#### Required action:
Can you copy each row below word for word, leaving the pictures out of your answer?

#### Records provided:
↓↓↓

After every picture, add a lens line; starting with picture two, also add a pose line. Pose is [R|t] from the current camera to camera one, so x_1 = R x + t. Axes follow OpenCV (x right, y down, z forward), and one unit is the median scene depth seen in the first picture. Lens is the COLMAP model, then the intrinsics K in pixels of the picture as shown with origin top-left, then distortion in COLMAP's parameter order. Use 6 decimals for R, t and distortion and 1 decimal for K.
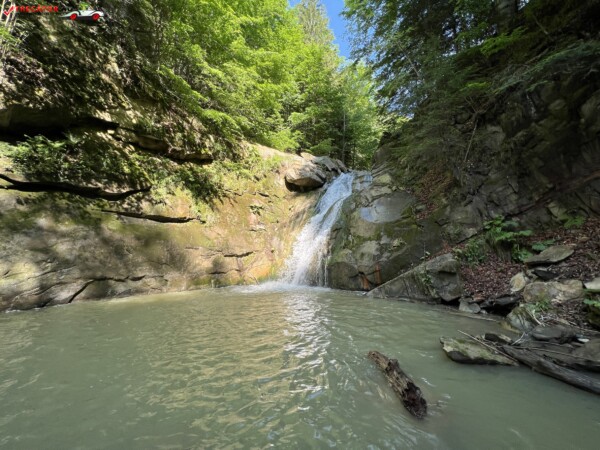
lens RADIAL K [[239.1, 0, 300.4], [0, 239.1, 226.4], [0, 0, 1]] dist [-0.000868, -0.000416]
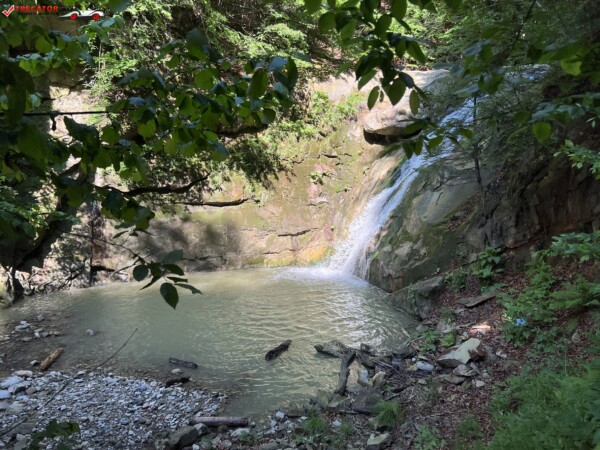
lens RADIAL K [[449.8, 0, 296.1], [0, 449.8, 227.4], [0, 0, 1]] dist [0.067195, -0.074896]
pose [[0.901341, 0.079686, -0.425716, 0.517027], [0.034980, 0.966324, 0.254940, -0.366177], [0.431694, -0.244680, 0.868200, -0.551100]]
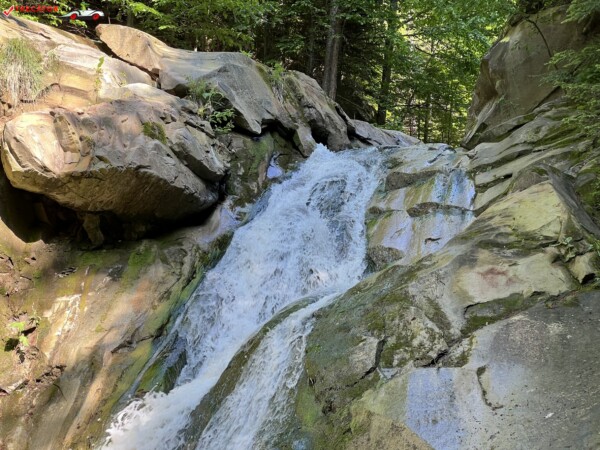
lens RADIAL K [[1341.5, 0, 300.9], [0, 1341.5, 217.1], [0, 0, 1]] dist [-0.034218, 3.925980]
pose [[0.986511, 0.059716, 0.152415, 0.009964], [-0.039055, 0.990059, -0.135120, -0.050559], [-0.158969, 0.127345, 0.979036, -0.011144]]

↑↑↑

#### Answer section:
After every picture, add a lens line; starting with picture two, also add a pose line. Pose is [R|t] from the current camera to camera one, so x_1 = R x + t. Axes follow OpenCV (x right, y down, z forward), and one unit is the median scene depth seen in the first picture. Lens is the COLMAP model, then the intrinsics K in pixels of the picture as shown with origin top-left, then distortion in COLMAP's parameter order. Use 6 decimals for R, t and distortion and 1 decimal for K.
lens RADIAL K [[239.1, 0, 300.4], [0, 239.1, 226.4], [0, 0, 1]] dist [-0.000868, -0.000416]
lens RADIAL K [[449.8, 0, 296.1], [0, 449.8, 227.4], [0, 0, 1]] dist [0.067195, -0.074896]
pose [[0.901341, 0.079686, -0.425716, 0.517027], [0.034980, 0.966324, 0.254940, -0.366177], [0.431694, -0.244680, 0.868200, -0.551100]]
lens RADIAL K [[1341.5, 0, 300.9], [0, 1341.5, 217.1], [0, 0, 1]] dist [-0.034218, 3.925980]
pose [[0.986511, 0.059716, 0.152415, 0.009964], [-0.039055, 0.990059, -0.135120, -0.050559], [-0.158969, 0.127345, 0.979036, -0.011144]]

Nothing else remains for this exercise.